- [EXCERPT TO READ]
--
Eithervalidation
A simple way to use Scala's standard Either as an applicative functor, without Scalaz, via the #apply method
Install / Use
/learn @tim-group/EithervalidationREADME
EitherValidation
This is a single file approach to treating Scala's standard library Either class like a Scalaz Validation. It provides a mechanism for treating Either as an applicative functor by enriching it with an #apply method when the Right type is a function.
The motivation is to be able to use the lessons from Tony Morris's paper Applicative Programming, Disjoint Unions, Semigroups and Non-breaking Error Handling, but using only the standard library's Either class, and using the #apply method for the applicative functor invocation.
--
- [SET OF TASKS]
[A] For each statement about the EitherValidation README, say whether it agrees with the text. Answer yes or no for each, quoting the words from the text that decide it.
(i) The approach depends on Scalaz.
(ii) The #apply method is added to Either when the Right type is a function.
(iii) The approach is spread across several files.
[B] According to the EitherValidation README, whose paper supplies the lessons behind the approach, and what is its title?

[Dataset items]
--
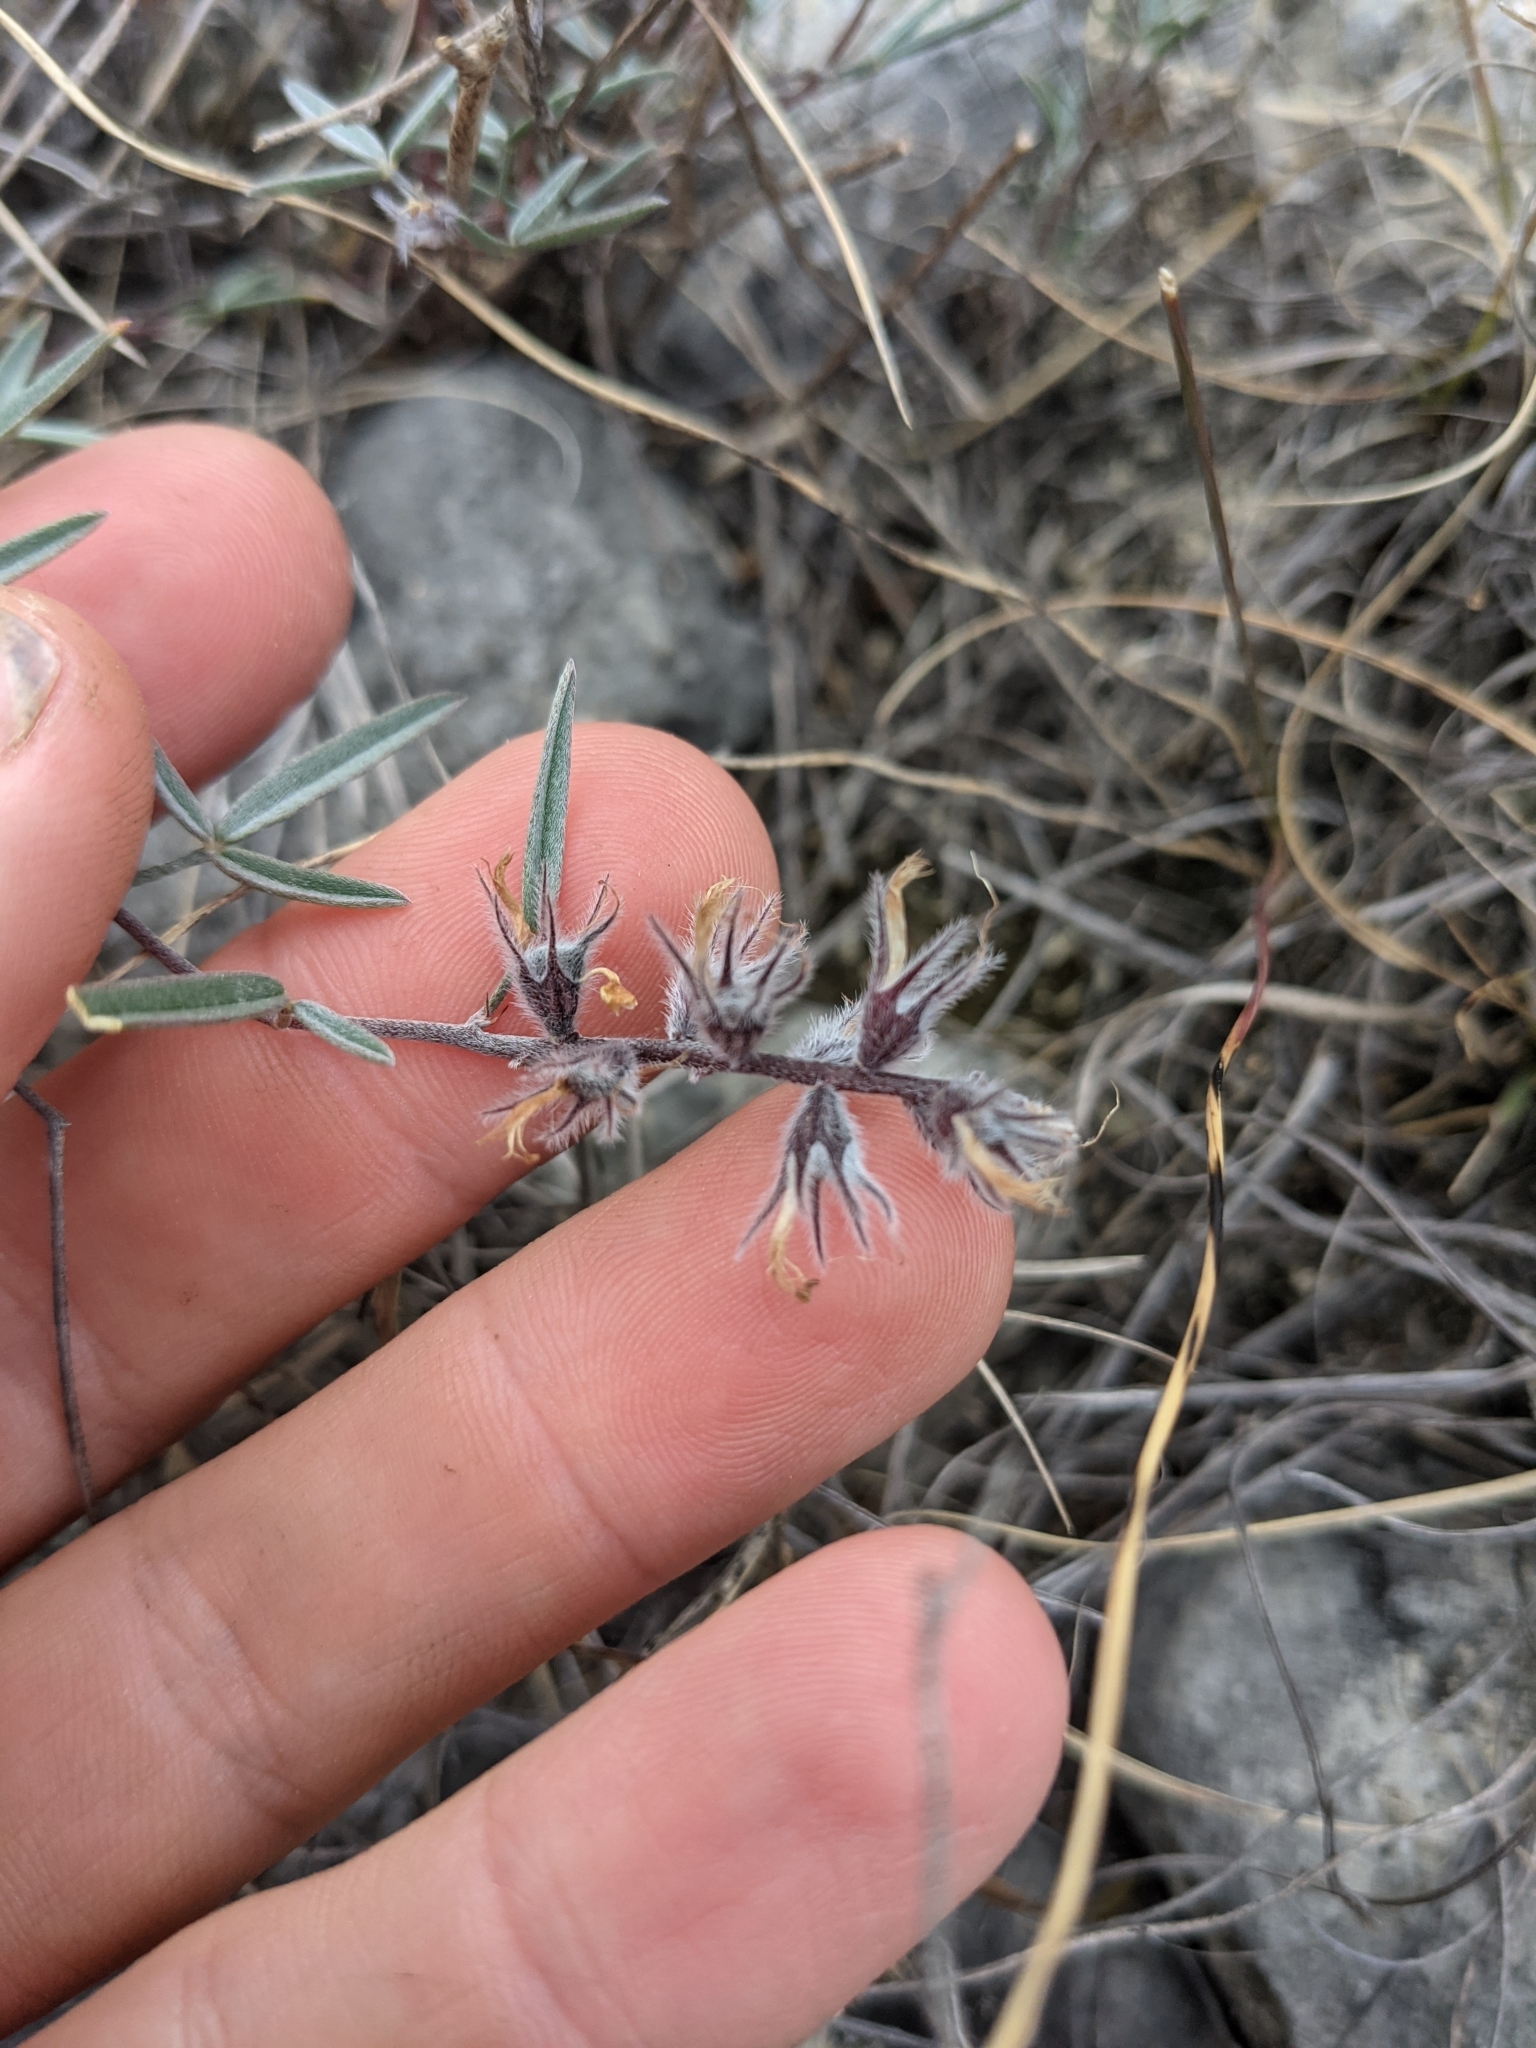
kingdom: Plantae
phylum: Tracheophyta
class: Magnoliopsida
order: Fabales
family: Fabaceae
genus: Dalea
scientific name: Dalea hallii
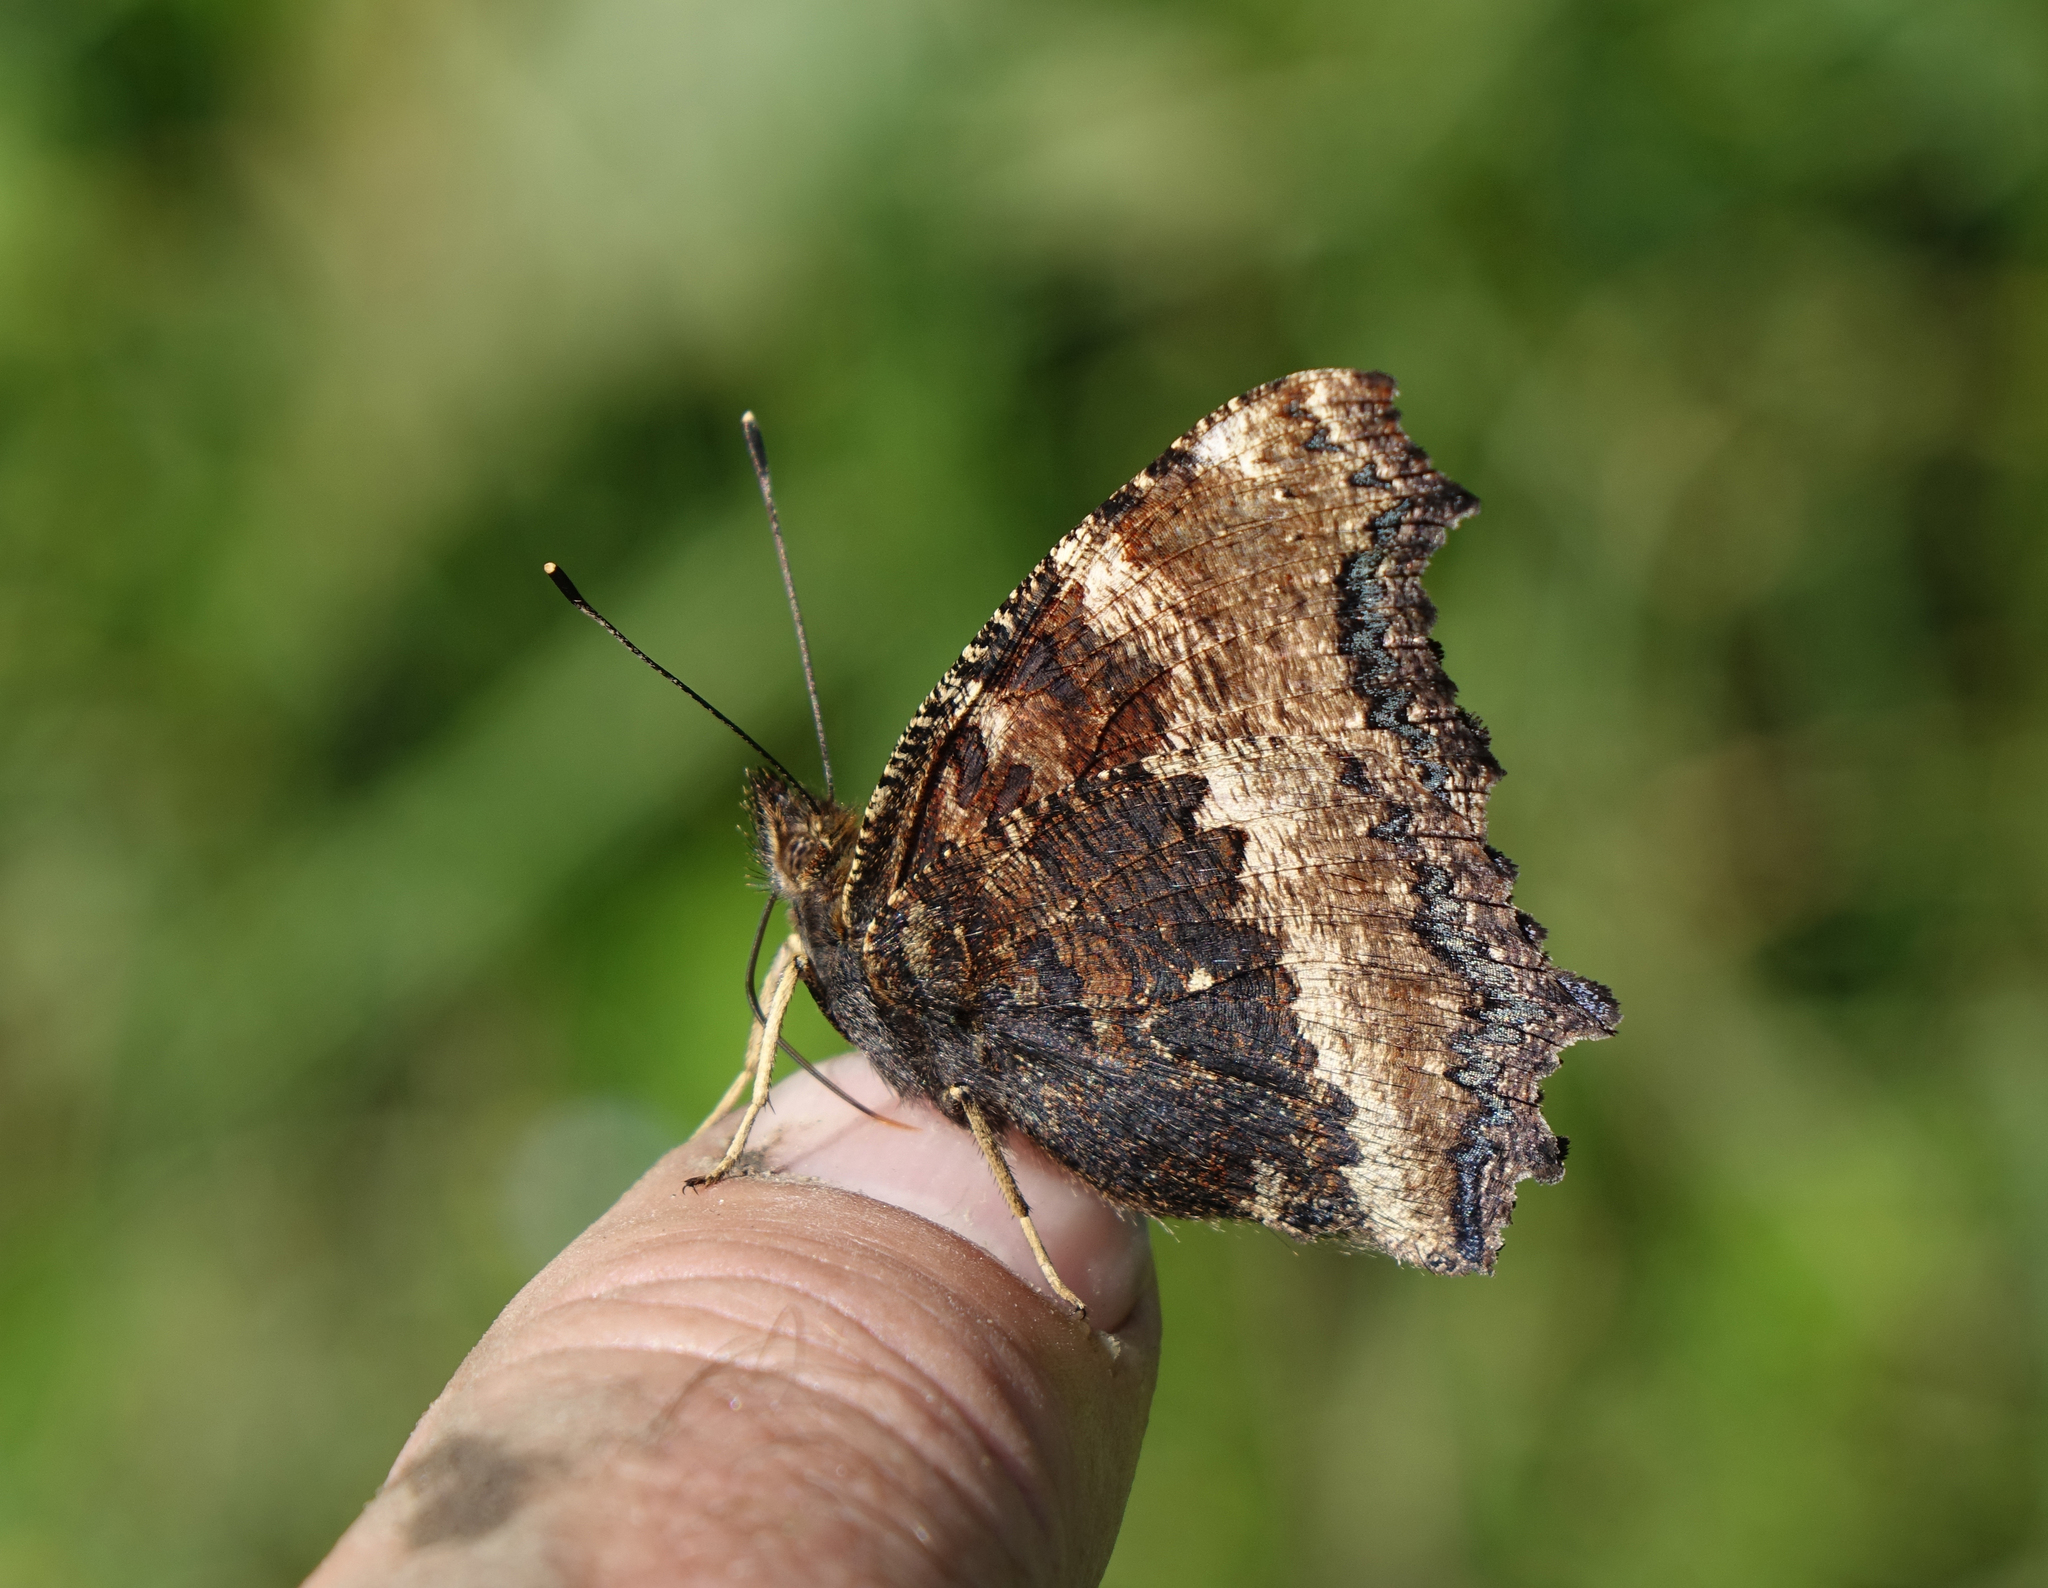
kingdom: Animalia
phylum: Arthropoda
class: Insecta
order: Lepidoptera
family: Nymphalidae
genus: Nymphalis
--
- [ANSWERS TO THE TASKS]
[A]
(i) No: "without Scalaz"
(ii) Yes: "by enriching it with an #apply method when the Right type is a function"
(iii) No: "This is a single file approach"

[B] Tony Morris's paper, Applicative Programming, Disjoint Unions, Semigroups and Non-breaking Error Handling.